→ TEXT FOR ANALYSIS:

Rockwell Collins enters three loan agreements totaling $7.35 billion

By Wendy Van Sickle

Columbus, Ohio, Dec. 22 – Rockwell Collins, Inc. entered into three credit agreements totaling $7.35 billion on Dec. 16 in connection with its anticipated acquisition of B/E Aerospace, Inc., according to an 8-K filing with the Securities and Exchange Commission.

The credit agreements provide for a $4.35 billion senior unsecured bridge facility, a $1.5 billion senior unsecured three-year delayed-draw term loan and a $1.5 billion senior unsecured five-year revolving credit facility.

JPMorgan Chase Bank, NA is the administrative agent of each credit agreement and the bookrunner and lead arranger of the bridge loan and term loan. It is joined as a bookrunner and lead arranger of the revolver by Citigroup Global Markets Inc. and Wells Fargo Securities, LLC.

For the revolver, syndication agents are Citibank, NA and Wells Fargo Bank, NA, and documentation agents are Credit Agricole CIB and Mizuho Bank Ltd.

The bridge commitments will be reduced on a dollar-for-dollar basis by net proceeds of certain equity and debt issuances. The bridge and term loans will terminate on the earlier of borrowing of the bridge loans, the termination or expiration of the merger agreement or 5 p.m. ET on Oct. 21, 2017.

Loans made under the bridge and term loan agreements will mature 364 days and three years from being borrowed, respectively.

Term loans must be repaid in quarterly installments of 2.5% of the total principal amount.

The revolver has two one-year extension options and a $300 million sublimit for letters of credit.

Also, $300 million of the revolver will not be available until consummation of the acquisition and will be terminated if the merger is called off or if it does not occur by 5 p.m. ET on Oct. 21, 2017.

→ WORK ITEM A: Write out the passage of the Rockwell Collins loan article exactly as it appears, starting with "The bridge commitments" and going on through "by 5 p.m. ET on Oct. 21, 2017.".
→ WORK ITEM B: Continue the Rockwell Collins loan article past its final sentence.

→ DATA EXCERPTS:
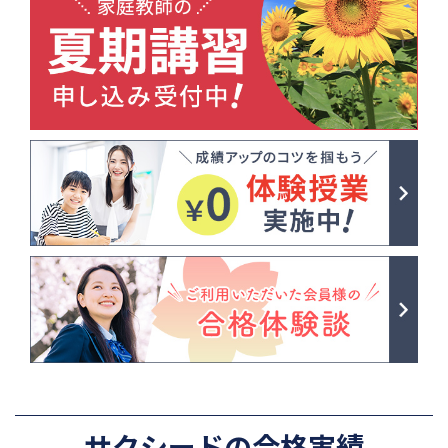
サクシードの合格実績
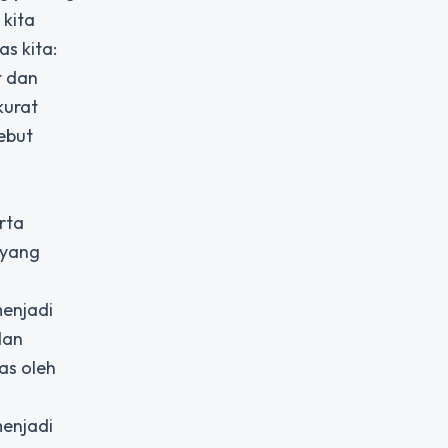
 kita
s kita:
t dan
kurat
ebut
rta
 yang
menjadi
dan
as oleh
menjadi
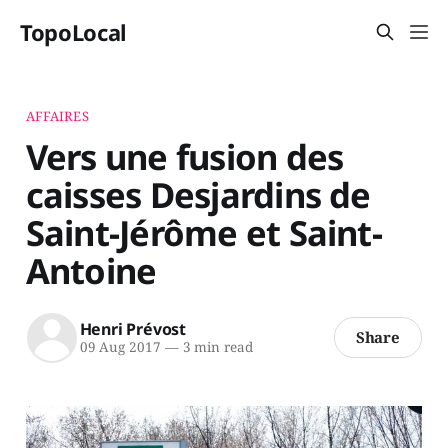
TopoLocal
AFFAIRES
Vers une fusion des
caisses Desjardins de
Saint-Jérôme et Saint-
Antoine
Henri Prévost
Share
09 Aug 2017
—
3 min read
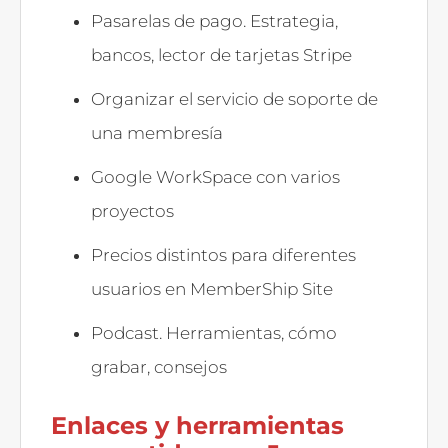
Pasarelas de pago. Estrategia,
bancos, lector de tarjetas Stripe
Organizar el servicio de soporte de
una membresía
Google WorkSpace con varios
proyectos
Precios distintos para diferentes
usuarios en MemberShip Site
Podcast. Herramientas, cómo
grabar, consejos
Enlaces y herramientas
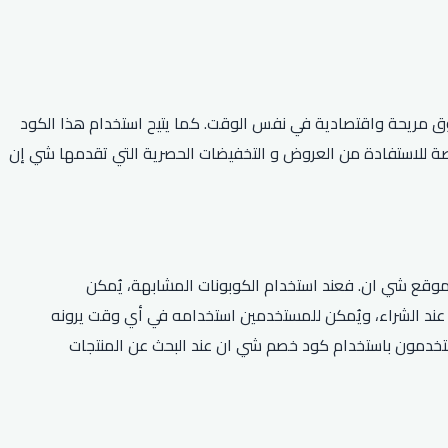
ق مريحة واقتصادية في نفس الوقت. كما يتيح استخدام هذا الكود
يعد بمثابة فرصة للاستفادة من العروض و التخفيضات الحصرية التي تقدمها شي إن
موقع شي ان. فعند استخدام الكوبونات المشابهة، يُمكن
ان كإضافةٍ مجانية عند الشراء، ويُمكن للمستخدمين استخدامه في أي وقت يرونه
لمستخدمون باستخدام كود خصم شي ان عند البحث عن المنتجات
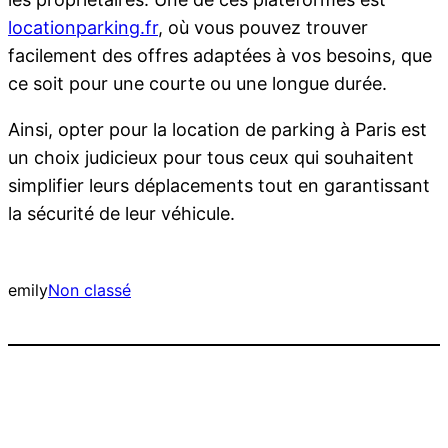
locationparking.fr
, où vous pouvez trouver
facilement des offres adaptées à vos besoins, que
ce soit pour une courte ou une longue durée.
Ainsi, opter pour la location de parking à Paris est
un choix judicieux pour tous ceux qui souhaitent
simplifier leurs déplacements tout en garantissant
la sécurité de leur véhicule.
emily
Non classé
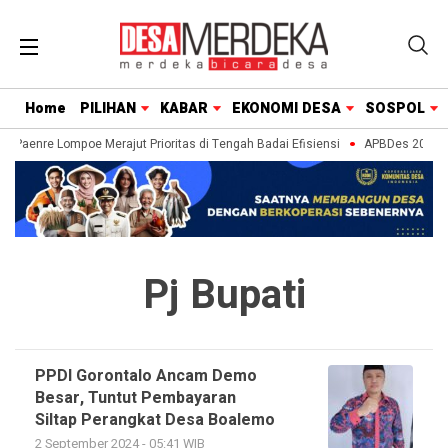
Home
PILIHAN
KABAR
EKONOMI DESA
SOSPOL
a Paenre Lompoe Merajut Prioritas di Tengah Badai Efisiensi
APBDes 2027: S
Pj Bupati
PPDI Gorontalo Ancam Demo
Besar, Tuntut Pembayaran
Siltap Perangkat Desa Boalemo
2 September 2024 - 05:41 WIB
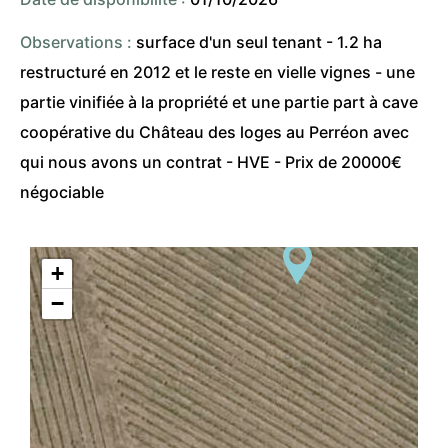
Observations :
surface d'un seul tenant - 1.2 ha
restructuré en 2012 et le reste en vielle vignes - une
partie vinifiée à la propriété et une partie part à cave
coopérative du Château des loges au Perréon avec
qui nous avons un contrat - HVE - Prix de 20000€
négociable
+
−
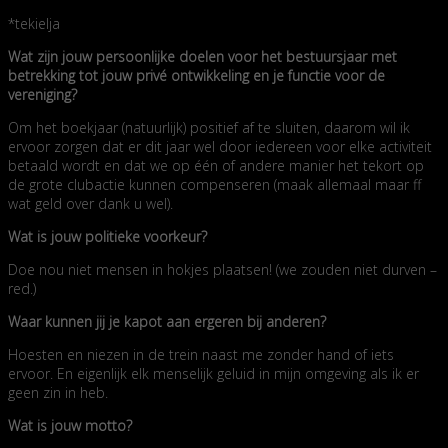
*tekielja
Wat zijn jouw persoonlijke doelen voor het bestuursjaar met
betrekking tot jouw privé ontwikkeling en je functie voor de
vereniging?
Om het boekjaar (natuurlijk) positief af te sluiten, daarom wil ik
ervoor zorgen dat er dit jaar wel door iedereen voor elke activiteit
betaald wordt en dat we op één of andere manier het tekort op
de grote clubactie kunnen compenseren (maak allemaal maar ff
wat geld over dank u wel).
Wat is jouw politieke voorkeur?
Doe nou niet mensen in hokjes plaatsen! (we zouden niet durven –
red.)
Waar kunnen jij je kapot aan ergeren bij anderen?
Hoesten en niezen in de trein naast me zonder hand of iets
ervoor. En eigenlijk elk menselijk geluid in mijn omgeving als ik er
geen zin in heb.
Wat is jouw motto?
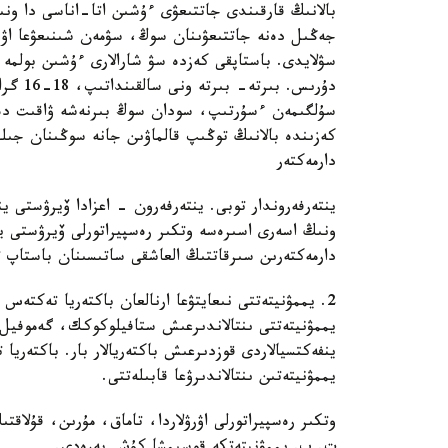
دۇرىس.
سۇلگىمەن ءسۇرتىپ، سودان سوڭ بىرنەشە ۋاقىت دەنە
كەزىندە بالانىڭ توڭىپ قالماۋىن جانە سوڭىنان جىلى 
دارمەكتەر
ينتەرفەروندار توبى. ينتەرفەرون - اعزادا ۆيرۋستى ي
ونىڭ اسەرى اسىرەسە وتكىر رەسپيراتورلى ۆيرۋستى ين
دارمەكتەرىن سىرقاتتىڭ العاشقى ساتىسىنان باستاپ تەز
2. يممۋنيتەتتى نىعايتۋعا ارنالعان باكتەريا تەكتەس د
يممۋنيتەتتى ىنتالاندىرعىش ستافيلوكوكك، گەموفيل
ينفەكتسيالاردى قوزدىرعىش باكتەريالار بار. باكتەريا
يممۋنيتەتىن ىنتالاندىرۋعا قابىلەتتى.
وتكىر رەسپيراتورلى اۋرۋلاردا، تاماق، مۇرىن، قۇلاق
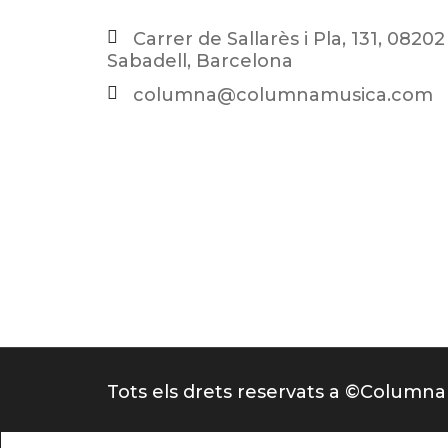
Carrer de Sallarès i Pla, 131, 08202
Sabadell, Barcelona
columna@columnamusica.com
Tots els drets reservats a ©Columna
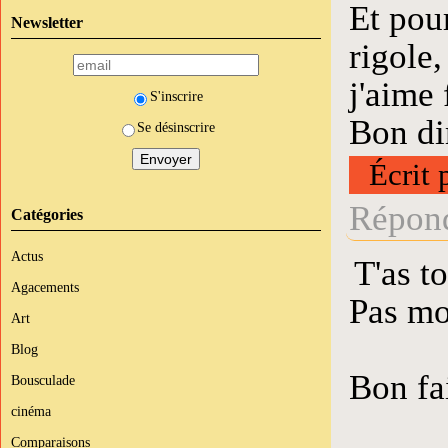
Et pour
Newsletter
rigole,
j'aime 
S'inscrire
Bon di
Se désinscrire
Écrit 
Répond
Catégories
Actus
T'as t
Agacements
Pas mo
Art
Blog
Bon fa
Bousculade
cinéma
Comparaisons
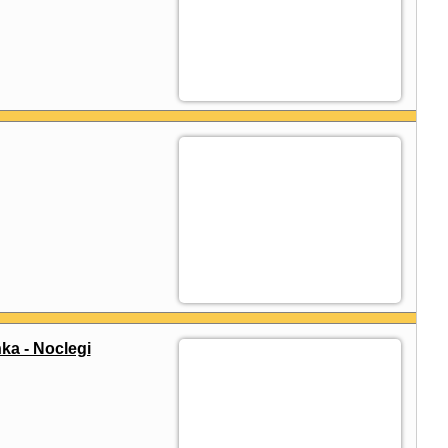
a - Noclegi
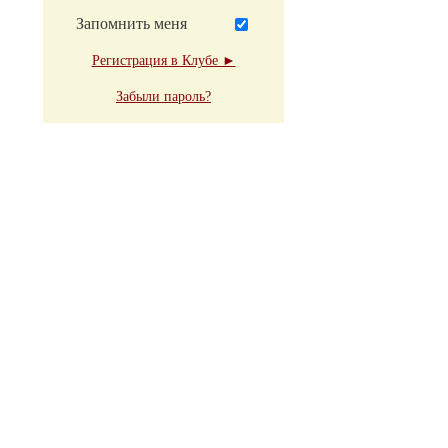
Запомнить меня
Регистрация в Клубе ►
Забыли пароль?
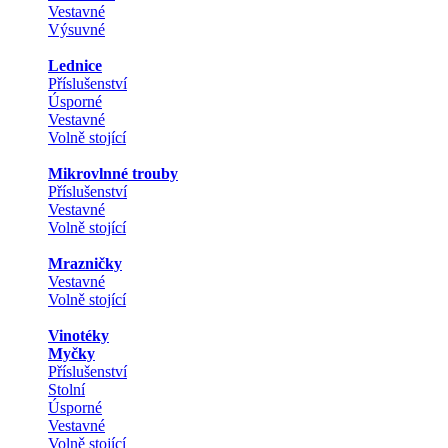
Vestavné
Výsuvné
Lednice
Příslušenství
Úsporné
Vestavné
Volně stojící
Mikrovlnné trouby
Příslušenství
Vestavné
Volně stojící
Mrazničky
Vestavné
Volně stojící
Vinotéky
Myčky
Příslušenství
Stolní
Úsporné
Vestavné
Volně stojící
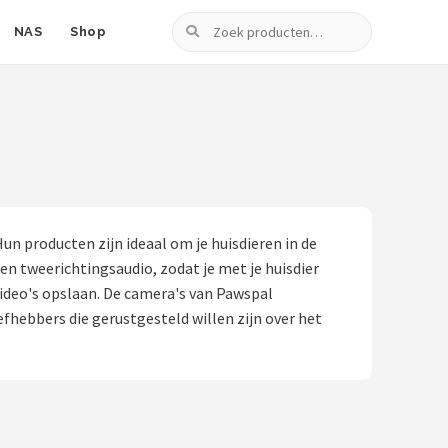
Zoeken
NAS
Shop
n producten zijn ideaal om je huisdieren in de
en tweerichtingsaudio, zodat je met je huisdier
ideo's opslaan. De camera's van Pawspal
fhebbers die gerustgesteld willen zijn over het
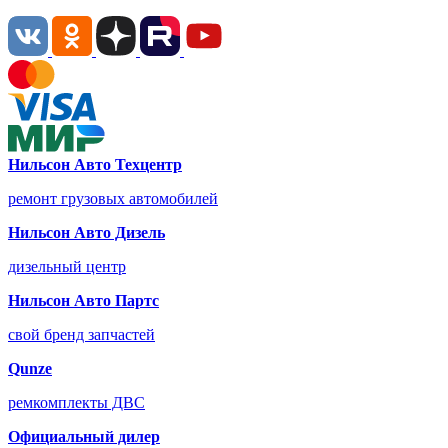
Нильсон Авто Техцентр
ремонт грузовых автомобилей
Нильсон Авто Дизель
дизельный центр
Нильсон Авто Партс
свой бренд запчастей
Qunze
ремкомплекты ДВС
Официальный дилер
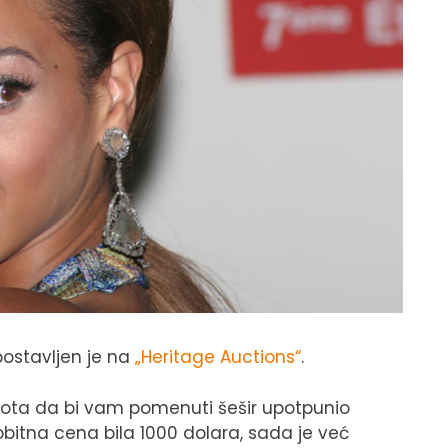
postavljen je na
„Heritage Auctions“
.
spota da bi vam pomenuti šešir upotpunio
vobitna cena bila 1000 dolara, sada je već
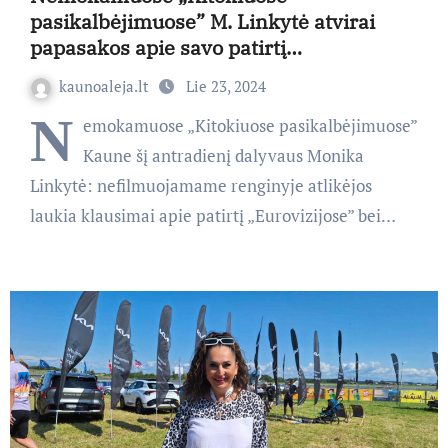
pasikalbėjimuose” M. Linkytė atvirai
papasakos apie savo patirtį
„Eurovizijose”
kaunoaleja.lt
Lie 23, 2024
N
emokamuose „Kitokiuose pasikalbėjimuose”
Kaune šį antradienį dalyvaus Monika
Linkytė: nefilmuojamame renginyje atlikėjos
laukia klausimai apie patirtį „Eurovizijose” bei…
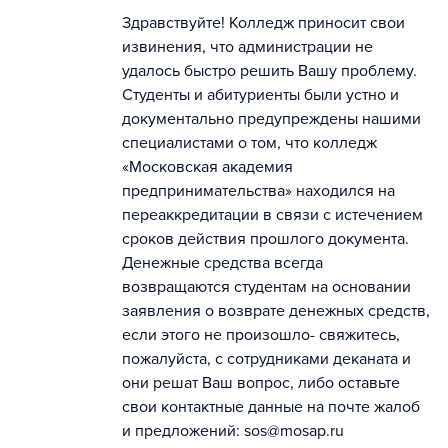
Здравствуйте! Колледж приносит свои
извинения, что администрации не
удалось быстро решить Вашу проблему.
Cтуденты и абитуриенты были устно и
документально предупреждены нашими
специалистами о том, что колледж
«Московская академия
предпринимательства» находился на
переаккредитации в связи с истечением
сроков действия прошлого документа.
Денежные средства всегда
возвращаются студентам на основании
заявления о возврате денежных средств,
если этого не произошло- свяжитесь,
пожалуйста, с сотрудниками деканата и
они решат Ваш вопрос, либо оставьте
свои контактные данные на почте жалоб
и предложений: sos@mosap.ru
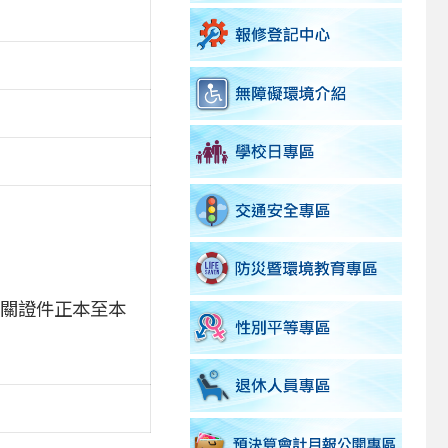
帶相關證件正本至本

→ FINAL ANSWER A:
The bridge commitments will be reduced on a dollar-for-dollar basis by net proceeds of certain equity and debt issuances. The bridge and term loans will terminate on the earlier of borrowing of the bridge loans, the termination or expiration of the merger agreement or 5 p.m. ET on Oct. 21, 2017.

Loans made under the bridge and term loan agreements will mature 364 days and three years from being borrowed, respectively.

Term loans must be repaid in quarterly installments of 2.5% of the total principal amount.

The revolver has two one-year extension options and a $300 million sublimit for letters of credit.

Also, $300 million of the revolver will not be available until consummation of the acquisition and will be terminated if the merger is called off or if it does not occur by 5 p.m. ET on Oct. 21, 2017.

→ FINAL ANSWER B:
Interest and commitment fees are based on the company’s credit ratings.

The bridge loan bears interest at Libor plus a margin ranging from 112.5 basis points to 150 bps, with step-ups of 25 bps every 90 days. Undrawn commitment fees will accrue beginning Jan. 21 and will range from 12.5 bps to 20 bps.

Term loans will bear interest at Libor plus 100 bps to 175 bps with an undrawn commitment fee of 9 bps to 25 bps immediately in effect.

Revolving loans will bear interest at Libor plus 91 bps to 150 bps with an undrawn commitment fee of 9 bps to 25 bps.

The bridge loan and new revolver replace Rockwell Collins’ existing 364-day credit agreement dated Feb. 5, 2016 and five-year credit agreement dated Sept. 24, 2013, which were terminated.

Rockwell is a communications and aviation electronics company based in Cedar Rapids, Iowa. It announced plans in October to purchase B/E Aerospace, a manufacturer of aircraft cabin interior products, for a total consideration of $8.3 billion, including about $6.4 billion in cash and stock plus the assumption of $1.9 billion in net debt.